■ Text passage
□ □ □ □ □ □ □
In 1869, in collaboration with the Chicago impresario C. D. Hess, the couple formed the Parepa Rosa English Opera Company in New York and toured in America for three seasons, with Parepa as the star and Rosa as the conductor. It brought grand opera to places in America that had never seen any, performing Italian operas in English, which made them more accessible to American audiences. In 1872, the Rosas returned to England and also visited Europe and Egypt. Rosa changed the spelling of his name after he moved to England, where people took "Rose" as a monosyllable.
□ □ □ □ □ □ □
[Excerpts from a dataset]
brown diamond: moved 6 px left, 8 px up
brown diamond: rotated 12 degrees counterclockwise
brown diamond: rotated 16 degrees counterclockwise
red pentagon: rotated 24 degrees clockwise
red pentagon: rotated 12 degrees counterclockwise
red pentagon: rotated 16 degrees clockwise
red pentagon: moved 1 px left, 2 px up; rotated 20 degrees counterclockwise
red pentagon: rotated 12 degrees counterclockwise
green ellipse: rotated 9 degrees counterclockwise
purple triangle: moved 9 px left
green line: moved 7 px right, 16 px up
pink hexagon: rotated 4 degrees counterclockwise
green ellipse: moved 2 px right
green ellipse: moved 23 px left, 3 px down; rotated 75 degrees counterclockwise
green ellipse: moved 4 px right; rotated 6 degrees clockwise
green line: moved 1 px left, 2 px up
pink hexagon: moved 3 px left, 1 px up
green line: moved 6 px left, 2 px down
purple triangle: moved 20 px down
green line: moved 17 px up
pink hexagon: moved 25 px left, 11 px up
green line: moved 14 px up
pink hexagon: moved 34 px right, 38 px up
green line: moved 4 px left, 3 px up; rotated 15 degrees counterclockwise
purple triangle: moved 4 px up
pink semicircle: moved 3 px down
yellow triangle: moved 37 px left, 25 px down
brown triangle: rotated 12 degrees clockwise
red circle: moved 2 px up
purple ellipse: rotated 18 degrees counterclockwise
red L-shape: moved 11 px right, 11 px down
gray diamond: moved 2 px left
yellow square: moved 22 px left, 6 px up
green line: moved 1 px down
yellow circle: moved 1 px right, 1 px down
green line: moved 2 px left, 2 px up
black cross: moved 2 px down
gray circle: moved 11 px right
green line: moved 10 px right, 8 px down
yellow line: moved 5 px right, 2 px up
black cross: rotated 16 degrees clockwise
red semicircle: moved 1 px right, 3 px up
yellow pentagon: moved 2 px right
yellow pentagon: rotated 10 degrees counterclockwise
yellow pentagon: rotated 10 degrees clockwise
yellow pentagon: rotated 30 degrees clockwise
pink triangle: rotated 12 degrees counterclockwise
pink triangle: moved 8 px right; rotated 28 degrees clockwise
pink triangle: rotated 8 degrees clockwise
□ □ □ □ □ □ □
■ Exercise prompt
Continue the passage about the Rosas and their English opera company, picking up after its final sentence.

■ Response to the exercise
==Carl Rosa Opera Company==

In 1873 Rosa and his wife started the Carl Rosa Opera Company (the change in name reflecting her pregnancy) with a performance of William Vincent Wallace's Maritana in Manchester on 1 September, and then toured England and Ireland. Rosa's policy was to present operas in English, and that remained the company's practice. That year, Rosa invited the dramatist W. S. Gilbert to write a libretto for Rosa to present as part of a planned 1874 season at the Drury Lane Theatre. Gilbert expanded one of the comic Bab Ballads that he had written for Fun magazine into a one-act libretto titled Trial by Jury. Parepa died in January 1874; Rosa dropped the project and cancelled his planned 1874 season. (Note: In 1875, a competing manager, Richard D'Oyly Carte, produced Trial by Jury with music by Arthur Sullivan.) Rosa later endowed a Parepa-Rosa scholarship at the Royal Academy of Music in London. He married a second time in 1881. With his second wife, Josephine (d. 1927), he had four children.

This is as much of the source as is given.